Celestial table globe
Charles-François Delamarche
Paris, 1791
It measures:
7.13 in in height, Ø max 27.7 in; the sphere Ø 7.09 in
(h 43.5 cm x Ø max 27.7 cm; the sphere Ø 18 cm).
Weight: 2.96 lb (1,344 g)
Wood, paper, papier-mâché and metal It rests on its original turned wooden column baseì.
State of conservation:
there are small, slight gaps, abrasions, stains and cracks due to use and aging.
- Van der Krogt, P., Old Globes in the Netherlands, p. 101
- Van der Krogt, P. – Dekker, E., Globes from the Western World, London 1993, p. 84.
- Dekker E., et al., Globes at Greenwich: A Catalogue of the Globes and Armillary Spheres in the National Maritime Museum, Greenwich, London, 1999, pp. 321 per la storia dell’impresa dei Delamarche.
Charles-François Delamarche (1740-1817)
Founded his laboratory around 1770 and, in a few years, he became the most famous French cartographer and globe maker spanning the 18th and 19th centuries.

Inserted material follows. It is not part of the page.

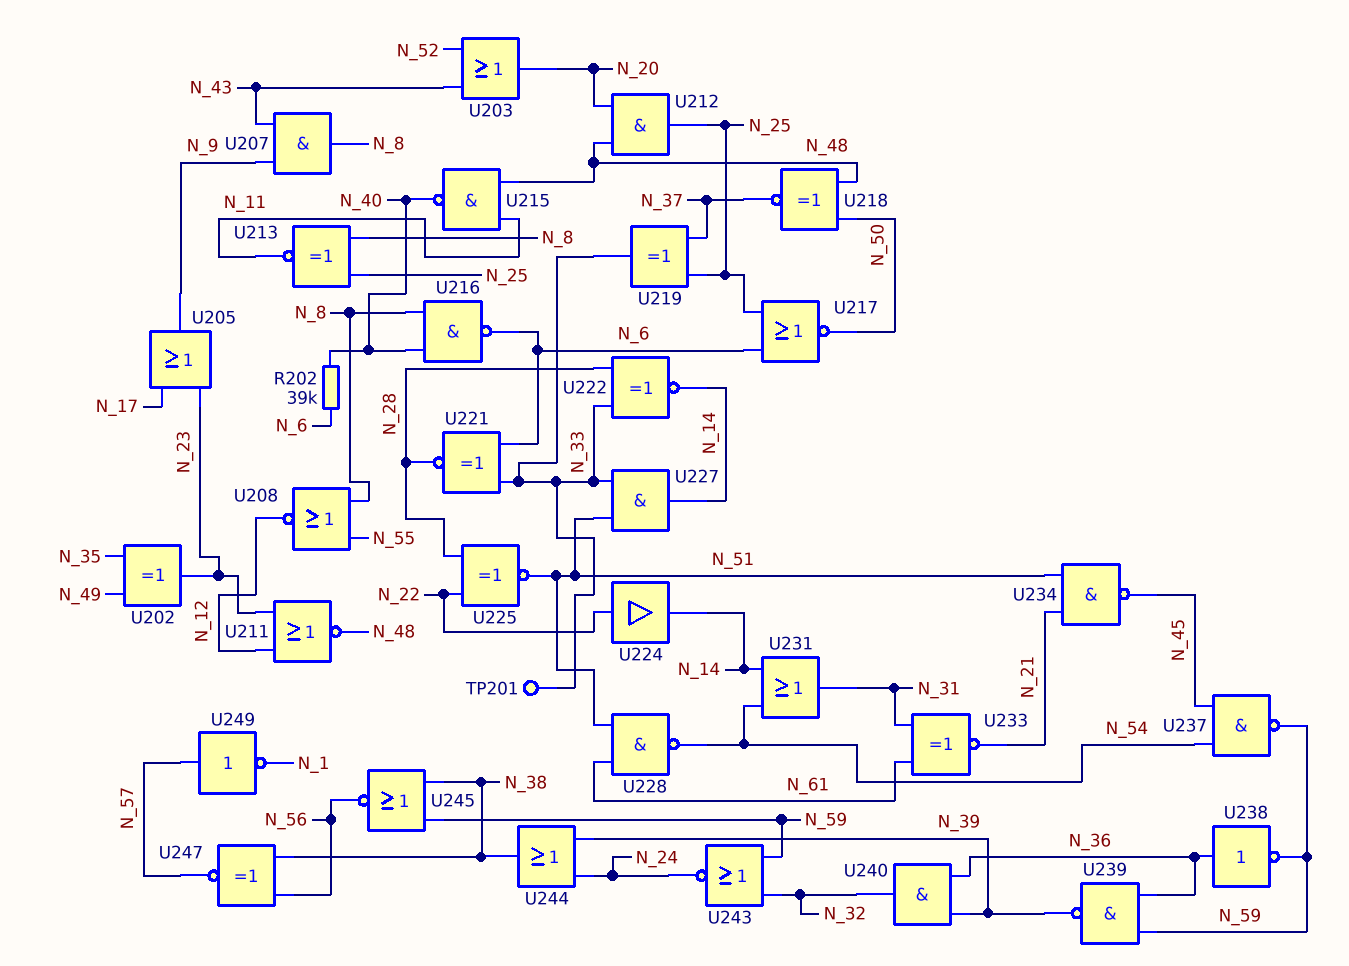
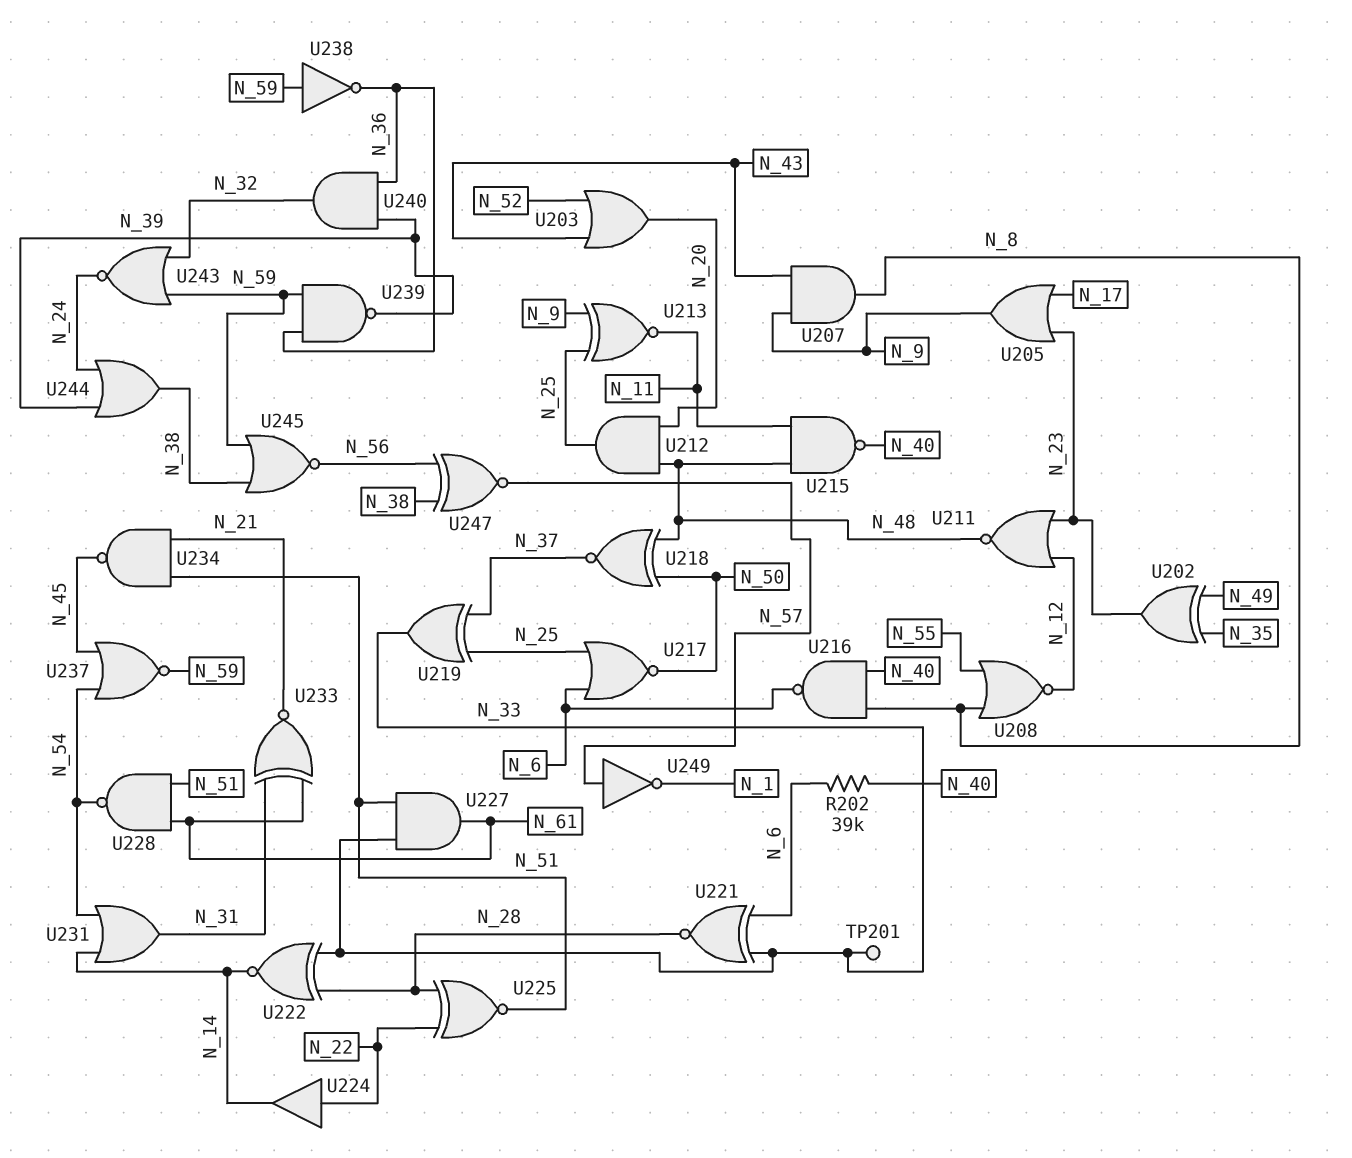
U213: XNOR (in N_8, in N_25, out N_11) -> XNOR (in N_9, in N_25, out N_11)
U227: AND (in N_33, in N_51, out N_14) -> AND (in N_33, in N_51, out N_61)
U237: NAND (in N_45, in N_54, out N_59) -> NOR (in N_45, in N_54, out N_59)
U238: NOT (in N_36, out N_59) -> NOT (in N_59, out N_36)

After having acquired the laboratory of the late Didier Robert de Vaugondy (1723-1786; himself a renowned cartographer who continued the family business founded by his grandfather Nicolas Sanson in the seventeenth century) and after having purchased, between 1788 and around 1800, the businesses of Jean-Baptiste Fortin (1750-1831) and Jean Lattré (around 1750-1800), Delamarche began to call himself “Successeur de MM. Sanson and Robert de Vaugondi, Géographes du Roi and de M. Fortin, Ingénieur-mécanicien du Roi pour les globes et les sphères”. Thus, at the end of the eighteenth century, Delamarche possessed the warehouse stocks, as well as the manufacturing skills of the globes of his main rivals in Paris. In addition to this aggressive acquisition policy, the key to his success also lay in the combination of high-quality cartography with extremely attractive globes and armillary spheres; and, of course, its famous red paint finishing touch. His laboratory was located in Rue de Foin St Jacques “au Collège Me. (or “Mtre”) Gervais” in the Latin Quarter of Paris until around 1805, when he moved to rue du Jardinet n. 13. On the death of Charles-François in 1817, the reins of the company passed to his son Félix (1779-1835), who continued to publish, often in collaboration with the engraver Charles Dien, Senior. In 1835 the company first moved to rue du Jardinet n. 12 and a little later to rue du Battoir n. 7.